La maestra Pedani e il segretario Celzani sono i protagonisti di questo breve e gustoso romanzo di un De Amicis inedito al grande pubblico, anti-retorico, ironico e sensuale. La florida ventisettenne, «larga di spalle e stretta di cintura», niente affatto incline ai sentimentalismi, perché tutta presa dalla diffusione tra i ragazzi della ginnastica educativa, scienza capace di rigenerare il mondo, respinge all’inizio la dichiarazione d’amore del malinconico scrivano, trentenne ma dai modi di un attempato signore di cinquanta, patriota e liberale ma ex seminarista, di cui aveva conservato le movenze, tanto da meritarsi tra gli inquilini della casa il nome di don Celzani.

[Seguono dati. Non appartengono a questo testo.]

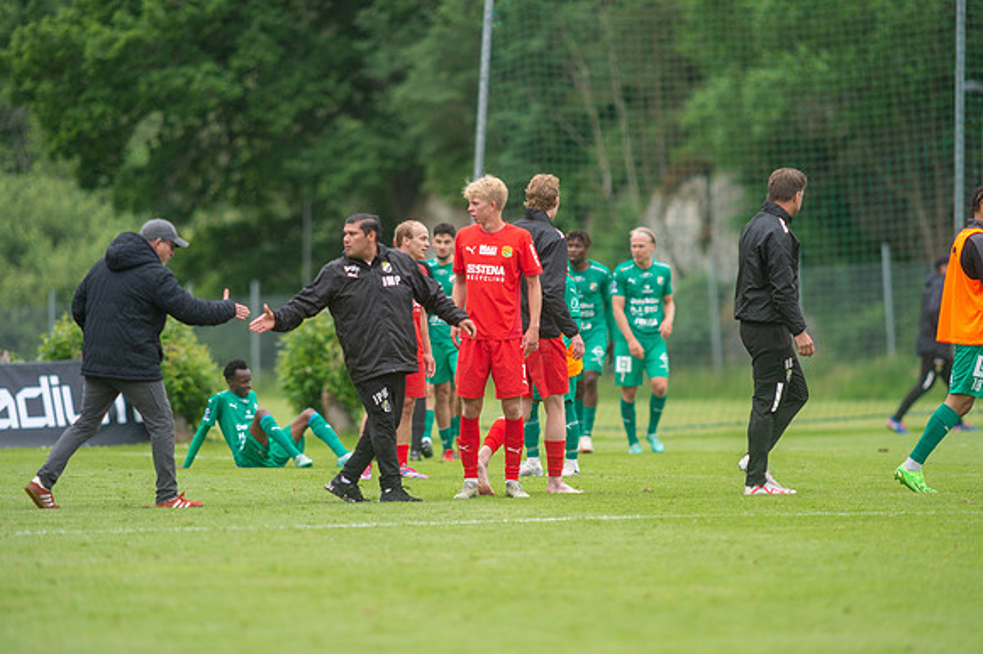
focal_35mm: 424
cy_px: 327
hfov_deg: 4.9
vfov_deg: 3.2
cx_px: 492
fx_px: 11569
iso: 720
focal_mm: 420
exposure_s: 1/1250
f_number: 4
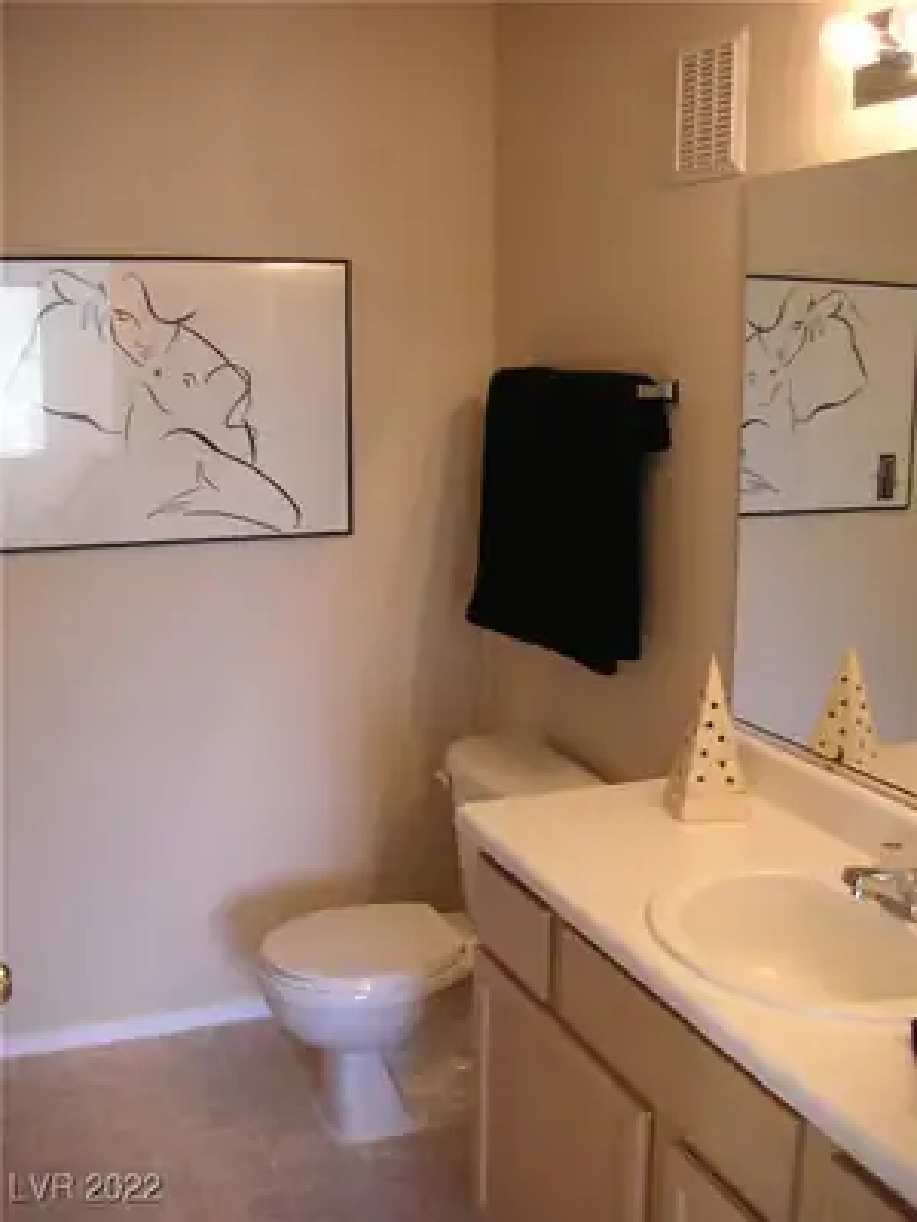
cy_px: 611
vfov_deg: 50.1
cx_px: 458
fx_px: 1307
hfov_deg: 38.7
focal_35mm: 37
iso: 160
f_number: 2.8
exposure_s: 1/45
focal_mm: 6.1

«Non gli era possibile regger più oltre con quel tormento di desiderio in corpo, inasprito ogni giorno da quegl’incontri, nei quali non gli riusciva neppure di procurarsi il gusto di guardarla». L’altro protagonista del romanzo dunque è proprio il corpo. Non l’anima, ma le membra, ammirate nello sforzo di un esercizio ginnico, ovvero vagheggiate in un abbraccio amoroso.

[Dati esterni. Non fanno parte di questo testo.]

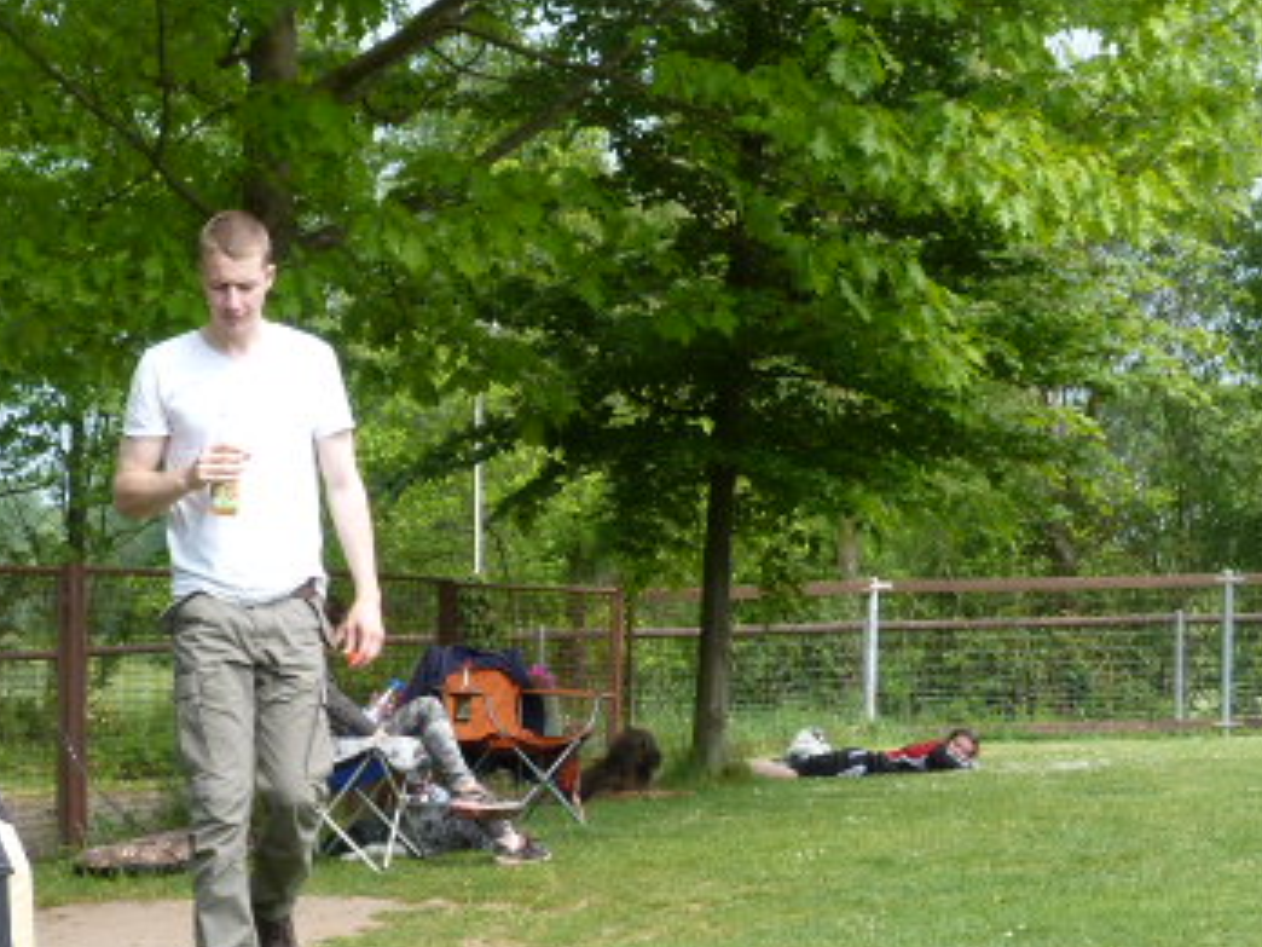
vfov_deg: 16.3
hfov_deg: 21.8
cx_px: 580
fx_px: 3281
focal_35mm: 90
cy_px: 762
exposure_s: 1/250
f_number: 4
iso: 125
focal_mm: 8.7
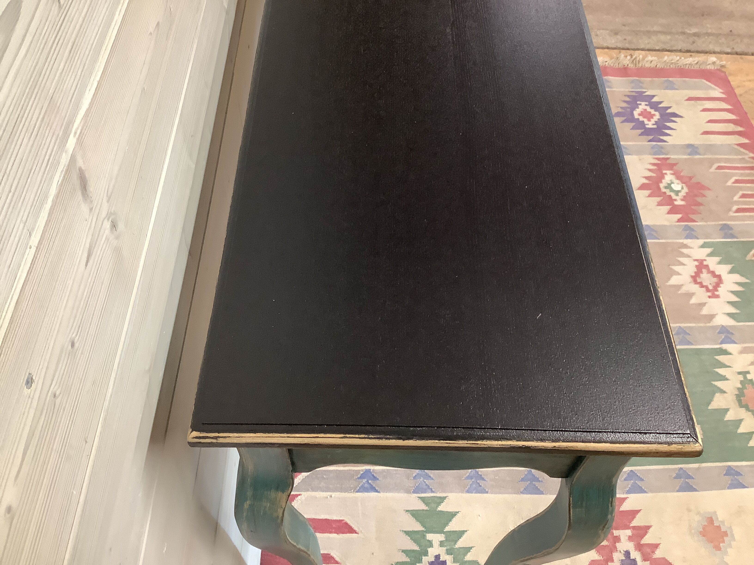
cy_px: 282
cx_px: 377
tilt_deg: -55.1
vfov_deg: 45.4
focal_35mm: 31
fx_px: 675
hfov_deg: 58.4
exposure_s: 1/50
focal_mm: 3.3
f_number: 2.4
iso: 200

Intorno a questi tormenti ruotano gli altri personaggi del romanzo. Oltre alla gelosa maestra Zibelli ed al Fassi, con la moglie dotata di una «rozza bellezza di caporalone», il commendatore zio Celzani, il vecchio professor Pedalocchi e la movimentata famiglia dell’ingegner Ginoni.

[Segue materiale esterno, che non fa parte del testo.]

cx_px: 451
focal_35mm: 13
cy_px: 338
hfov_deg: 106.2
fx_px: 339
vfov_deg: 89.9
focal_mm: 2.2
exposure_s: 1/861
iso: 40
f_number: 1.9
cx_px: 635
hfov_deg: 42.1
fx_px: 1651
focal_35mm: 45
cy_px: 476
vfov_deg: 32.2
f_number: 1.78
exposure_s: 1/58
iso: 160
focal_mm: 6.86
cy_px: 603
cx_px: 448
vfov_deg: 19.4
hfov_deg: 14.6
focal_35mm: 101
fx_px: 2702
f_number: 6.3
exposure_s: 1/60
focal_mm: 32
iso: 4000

Il De Amicis di "Amore e Ginnastica" non è da libro Cuore. Nelle pagine di questo piccolo romanzo non c’è spazio per pianti antichi o lezioncine morali. Ci troviamo di fronte ad una godibile ed ironica architettura, ad un’inattesa pruderie, tutt’altro che in linea con la retorica bacchettona dell’epoca. Tutta la storia ha un’ambientazione familiare, concentrata in un Palazzo di Torino fin de siècle, dove si consumano con insostenibile leggerezza amori segreti, invidie sociali, modesti successi e piccoli drammi borghesi. Resta anche se sotto traccia la vocazione pedagogica di De Amicis, mentre affiora la forza di un inconfessabile istinto a rompere le regole del conformismo amoroso. La vita, istruzioni per l’uso, si potrebbe dire. Il romanzo sembra inseguire lo schema circolare di Georges Perec, eppure il lettore ha l’impressione di poter finire, prima o poi, dentro un salottino da commedia vaudeville.